• _List of tasks_
**a.** Name every streaming service mentioned in the Christmas binge-watching article.
**b.** According to the Christmas binge-watching article, which actor plays Juliana Crain in The Man in the High Castle?
**c.** Using the Christmas binge-watching article, explain why binge-watching eventually becomes the only option.

The best shows to binge on over Christmas


23 Dec 2015

The holiday season has always been all about the binge – turkey, stuffing, chocolate… and now TV.

Binge-watching is almost a requirement these days. The advent (if you’ll forgive the Christmassy pun) of streaming services like Netflix and Sky Go – as well as mankind’s seeming inability to get through a day without downloading things a little less than legally – has led to more TV than ever being available on demand.

As such, there are more stellar shows on offer than any one person has enough time to watch. There are only so many hours in the day, especially when you’re working full-time, so shows tend to stack up. There comes a point when binge-watching is your only option.

And so, just in case you’ve missed any of these great sci-tech and sci-fi and just plain weird shows over the last months and years and decades, we’ve pulled together a list of shows that you could binge on – or at least start to binge on – over the holidays.

So throw on your most comfortable onesie/pyjamas/tracksuit, curl up with your laptop and ignore your family, and we’ll see you on the other side.

Merry Christmas and Happy Holidays!

The Man in the High Castle

Based on the much-loved Philip K Dick novel of the same name, The Man in the High Castle presents us with the horrifying scenario that the Nazis and the Japanese Empire were the victors of WWII, with the US subsequently invaded and divided between the two.

While, in this alternate universe, technology has advanced to the level of space travel and supersonic flight by 1962, the horrors doled out to the citizens of the Greater Nazi Reich and the Japanese Pacific States become apparent early on.

Following Juliana Crain (Alexa Davalos) in Japanese-occupied San Francisco, and Joe Blake (Luke Kleintank) in Nazi-occupied New York, the pair meet when helping resistance movements from the two imperial enclaves carry banned films depicting an alternate reality – our reality – to the mysterious Man in the High Castle.

The first thoroughly enjoyable season has just aired on Amazon Prime and, if its final moments are anything to go by, the second should be even better.

Stored entries:
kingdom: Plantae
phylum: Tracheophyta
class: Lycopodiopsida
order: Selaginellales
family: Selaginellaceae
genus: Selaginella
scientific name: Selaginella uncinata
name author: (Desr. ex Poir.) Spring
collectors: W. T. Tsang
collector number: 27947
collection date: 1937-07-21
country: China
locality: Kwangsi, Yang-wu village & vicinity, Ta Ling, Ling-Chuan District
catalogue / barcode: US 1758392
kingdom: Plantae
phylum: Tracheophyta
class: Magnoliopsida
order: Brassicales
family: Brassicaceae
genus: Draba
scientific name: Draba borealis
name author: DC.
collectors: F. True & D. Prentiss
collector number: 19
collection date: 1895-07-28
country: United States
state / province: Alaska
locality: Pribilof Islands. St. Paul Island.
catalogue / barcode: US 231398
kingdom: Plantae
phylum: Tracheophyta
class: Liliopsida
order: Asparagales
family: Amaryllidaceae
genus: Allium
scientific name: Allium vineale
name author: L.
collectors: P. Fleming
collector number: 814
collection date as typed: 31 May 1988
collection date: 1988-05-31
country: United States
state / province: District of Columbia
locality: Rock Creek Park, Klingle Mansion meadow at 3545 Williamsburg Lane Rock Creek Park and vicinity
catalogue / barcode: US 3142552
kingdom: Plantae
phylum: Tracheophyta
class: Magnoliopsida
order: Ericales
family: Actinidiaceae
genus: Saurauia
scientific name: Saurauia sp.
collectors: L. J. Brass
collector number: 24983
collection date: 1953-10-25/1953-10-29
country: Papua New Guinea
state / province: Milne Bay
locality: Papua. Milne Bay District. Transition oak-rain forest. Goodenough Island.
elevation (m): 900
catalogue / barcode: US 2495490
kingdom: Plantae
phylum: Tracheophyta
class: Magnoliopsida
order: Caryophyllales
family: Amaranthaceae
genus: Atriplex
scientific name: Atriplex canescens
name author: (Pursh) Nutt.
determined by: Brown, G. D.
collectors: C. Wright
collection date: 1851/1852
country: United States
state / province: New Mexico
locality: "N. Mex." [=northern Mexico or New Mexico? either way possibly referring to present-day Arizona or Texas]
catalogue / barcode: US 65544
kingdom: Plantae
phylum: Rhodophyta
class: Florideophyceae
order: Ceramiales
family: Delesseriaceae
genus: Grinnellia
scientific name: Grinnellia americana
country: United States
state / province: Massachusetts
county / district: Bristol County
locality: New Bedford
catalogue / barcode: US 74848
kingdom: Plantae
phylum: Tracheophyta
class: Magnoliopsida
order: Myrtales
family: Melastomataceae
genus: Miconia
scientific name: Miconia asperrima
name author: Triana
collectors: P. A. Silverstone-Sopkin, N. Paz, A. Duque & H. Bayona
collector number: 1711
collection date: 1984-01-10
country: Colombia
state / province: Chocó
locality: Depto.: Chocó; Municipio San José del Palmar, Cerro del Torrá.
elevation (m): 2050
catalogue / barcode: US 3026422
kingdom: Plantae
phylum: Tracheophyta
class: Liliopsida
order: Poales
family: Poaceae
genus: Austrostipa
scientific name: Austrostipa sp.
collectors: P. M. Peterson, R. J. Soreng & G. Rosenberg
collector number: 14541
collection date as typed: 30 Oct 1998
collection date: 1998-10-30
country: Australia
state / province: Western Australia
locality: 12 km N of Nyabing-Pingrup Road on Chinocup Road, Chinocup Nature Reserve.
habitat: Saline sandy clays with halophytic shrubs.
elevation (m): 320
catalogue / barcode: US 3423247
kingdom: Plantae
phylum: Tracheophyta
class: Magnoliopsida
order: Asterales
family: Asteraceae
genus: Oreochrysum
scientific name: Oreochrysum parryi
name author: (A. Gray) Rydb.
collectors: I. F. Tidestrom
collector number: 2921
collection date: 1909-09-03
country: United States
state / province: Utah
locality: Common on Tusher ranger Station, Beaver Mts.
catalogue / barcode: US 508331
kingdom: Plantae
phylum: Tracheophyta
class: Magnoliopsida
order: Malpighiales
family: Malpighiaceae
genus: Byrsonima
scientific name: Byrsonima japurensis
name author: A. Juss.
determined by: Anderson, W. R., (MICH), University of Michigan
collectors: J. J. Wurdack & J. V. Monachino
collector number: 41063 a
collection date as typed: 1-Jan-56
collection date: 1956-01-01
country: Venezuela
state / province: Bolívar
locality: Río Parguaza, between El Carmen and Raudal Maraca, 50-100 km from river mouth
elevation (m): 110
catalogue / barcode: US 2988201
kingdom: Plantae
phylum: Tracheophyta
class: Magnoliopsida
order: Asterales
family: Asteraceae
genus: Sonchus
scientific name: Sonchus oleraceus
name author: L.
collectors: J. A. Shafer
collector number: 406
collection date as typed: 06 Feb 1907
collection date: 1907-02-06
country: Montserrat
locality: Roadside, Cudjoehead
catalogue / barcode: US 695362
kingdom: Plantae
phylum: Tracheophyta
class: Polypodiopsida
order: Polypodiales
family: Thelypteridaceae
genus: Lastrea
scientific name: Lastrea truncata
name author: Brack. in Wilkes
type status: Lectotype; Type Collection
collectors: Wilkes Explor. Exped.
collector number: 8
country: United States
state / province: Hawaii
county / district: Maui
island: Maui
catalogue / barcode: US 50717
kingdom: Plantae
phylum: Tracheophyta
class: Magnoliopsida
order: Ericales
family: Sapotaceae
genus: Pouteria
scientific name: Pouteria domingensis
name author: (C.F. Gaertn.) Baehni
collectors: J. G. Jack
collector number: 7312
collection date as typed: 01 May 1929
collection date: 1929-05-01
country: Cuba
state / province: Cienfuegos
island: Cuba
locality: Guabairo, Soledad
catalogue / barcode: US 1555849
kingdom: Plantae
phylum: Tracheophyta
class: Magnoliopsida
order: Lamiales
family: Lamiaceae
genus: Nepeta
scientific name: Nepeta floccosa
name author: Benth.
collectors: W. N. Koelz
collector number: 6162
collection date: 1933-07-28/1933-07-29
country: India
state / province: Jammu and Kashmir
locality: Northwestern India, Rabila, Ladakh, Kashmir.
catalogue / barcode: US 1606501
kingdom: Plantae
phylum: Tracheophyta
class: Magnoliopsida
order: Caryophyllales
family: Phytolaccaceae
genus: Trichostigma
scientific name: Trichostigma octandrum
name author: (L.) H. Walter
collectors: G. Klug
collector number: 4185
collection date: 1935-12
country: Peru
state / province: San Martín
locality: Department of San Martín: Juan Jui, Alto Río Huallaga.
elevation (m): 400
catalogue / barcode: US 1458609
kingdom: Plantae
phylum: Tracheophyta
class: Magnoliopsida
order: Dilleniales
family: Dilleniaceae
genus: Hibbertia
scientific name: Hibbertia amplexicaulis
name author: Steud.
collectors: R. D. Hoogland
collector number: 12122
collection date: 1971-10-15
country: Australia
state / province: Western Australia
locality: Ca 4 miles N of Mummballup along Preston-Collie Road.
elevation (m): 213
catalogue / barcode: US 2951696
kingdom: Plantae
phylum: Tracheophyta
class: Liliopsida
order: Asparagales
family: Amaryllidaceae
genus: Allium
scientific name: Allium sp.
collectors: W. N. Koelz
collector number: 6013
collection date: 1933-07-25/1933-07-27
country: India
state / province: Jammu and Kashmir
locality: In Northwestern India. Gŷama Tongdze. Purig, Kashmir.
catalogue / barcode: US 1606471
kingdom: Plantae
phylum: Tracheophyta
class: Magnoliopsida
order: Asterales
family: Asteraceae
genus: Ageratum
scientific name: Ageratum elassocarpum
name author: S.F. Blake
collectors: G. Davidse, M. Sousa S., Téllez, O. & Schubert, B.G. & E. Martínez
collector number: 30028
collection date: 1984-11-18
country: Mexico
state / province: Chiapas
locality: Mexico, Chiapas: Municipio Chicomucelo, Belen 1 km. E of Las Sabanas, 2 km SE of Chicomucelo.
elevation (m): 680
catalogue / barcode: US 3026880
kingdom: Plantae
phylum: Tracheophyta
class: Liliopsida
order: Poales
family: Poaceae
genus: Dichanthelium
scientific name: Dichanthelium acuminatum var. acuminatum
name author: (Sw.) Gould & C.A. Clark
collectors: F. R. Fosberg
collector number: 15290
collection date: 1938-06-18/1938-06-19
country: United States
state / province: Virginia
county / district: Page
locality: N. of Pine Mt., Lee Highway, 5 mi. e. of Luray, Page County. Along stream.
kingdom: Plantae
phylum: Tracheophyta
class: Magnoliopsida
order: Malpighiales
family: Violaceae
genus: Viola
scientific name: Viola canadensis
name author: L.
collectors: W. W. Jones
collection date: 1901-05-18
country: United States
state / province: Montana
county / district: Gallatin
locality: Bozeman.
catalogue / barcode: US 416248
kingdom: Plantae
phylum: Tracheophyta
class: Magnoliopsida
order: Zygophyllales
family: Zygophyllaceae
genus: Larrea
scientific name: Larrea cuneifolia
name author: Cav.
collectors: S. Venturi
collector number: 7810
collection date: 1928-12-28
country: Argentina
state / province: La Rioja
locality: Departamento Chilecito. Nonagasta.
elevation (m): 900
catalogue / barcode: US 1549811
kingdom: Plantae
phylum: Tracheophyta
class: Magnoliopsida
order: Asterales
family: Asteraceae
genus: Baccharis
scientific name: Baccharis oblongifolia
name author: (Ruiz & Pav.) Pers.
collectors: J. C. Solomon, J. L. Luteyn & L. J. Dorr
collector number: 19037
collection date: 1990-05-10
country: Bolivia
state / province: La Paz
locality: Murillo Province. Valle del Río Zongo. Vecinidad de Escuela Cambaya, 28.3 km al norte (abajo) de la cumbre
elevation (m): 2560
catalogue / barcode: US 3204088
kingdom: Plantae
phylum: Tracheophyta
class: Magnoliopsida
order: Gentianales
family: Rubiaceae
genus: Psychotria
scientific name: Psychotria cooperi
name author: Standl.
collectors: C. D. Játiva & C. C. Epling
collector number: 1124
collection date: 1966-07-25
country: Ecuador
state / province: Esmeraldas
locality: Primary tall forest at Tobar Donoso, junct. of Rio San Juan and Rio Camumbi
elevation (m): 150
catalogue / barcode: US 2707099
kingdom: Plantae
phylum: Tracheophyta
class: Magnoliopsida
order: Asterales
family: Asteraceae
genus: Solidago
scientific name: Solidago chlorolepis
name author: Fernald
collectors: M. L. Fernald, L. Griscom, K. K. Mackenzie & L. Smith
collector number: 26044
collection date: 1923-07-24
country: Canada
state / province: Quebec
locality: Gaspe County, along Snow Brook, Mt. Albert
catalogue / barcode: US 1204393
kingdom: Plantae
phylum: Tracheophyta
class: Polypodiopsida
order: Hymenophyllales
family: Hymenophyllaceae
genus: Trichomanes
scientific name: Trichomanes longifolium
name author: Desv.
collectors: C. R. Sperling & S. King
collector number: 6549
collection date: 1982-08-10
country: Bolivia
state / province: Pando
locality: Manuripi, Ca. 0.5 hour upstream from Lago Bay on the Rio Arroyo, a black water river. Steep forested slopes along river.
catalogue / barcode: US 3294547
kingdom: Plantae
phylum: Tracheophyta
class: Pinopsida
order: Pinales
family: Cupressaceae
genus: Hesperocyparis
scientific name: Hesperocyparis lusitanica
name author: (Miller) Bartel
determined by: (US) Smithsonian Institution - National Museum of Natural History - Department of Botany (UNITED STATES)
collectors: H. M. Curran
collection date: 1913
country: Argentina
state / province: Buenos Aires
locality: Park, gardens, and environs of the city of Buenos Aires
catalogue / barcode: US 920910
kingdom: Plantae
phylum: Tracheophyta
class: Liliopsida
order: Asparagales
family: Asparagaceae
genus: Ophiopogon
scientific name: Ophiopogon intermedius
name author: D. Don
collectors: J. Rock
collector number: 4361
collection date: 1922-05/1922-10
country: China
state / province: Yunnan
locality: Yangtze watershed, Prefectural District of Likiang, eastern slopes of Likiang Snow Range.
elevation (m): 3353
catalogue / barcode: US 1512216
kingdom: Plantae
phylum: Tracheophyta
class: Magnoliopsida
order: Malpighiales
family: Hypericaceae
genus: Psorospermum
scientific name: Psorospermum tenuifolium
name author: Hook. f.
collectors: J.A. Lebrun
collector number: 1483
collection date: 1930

• _Answer set_
**a.** Netflix, Sky Go, Amazon Prime

**b.** Alexa Davalos

**c.** There are more excellent shows available than anyone has time to watch, and the hours in a day are limited, especially for someone working full-time. As a result, shows pile up until binge-watching is the only way to get through them.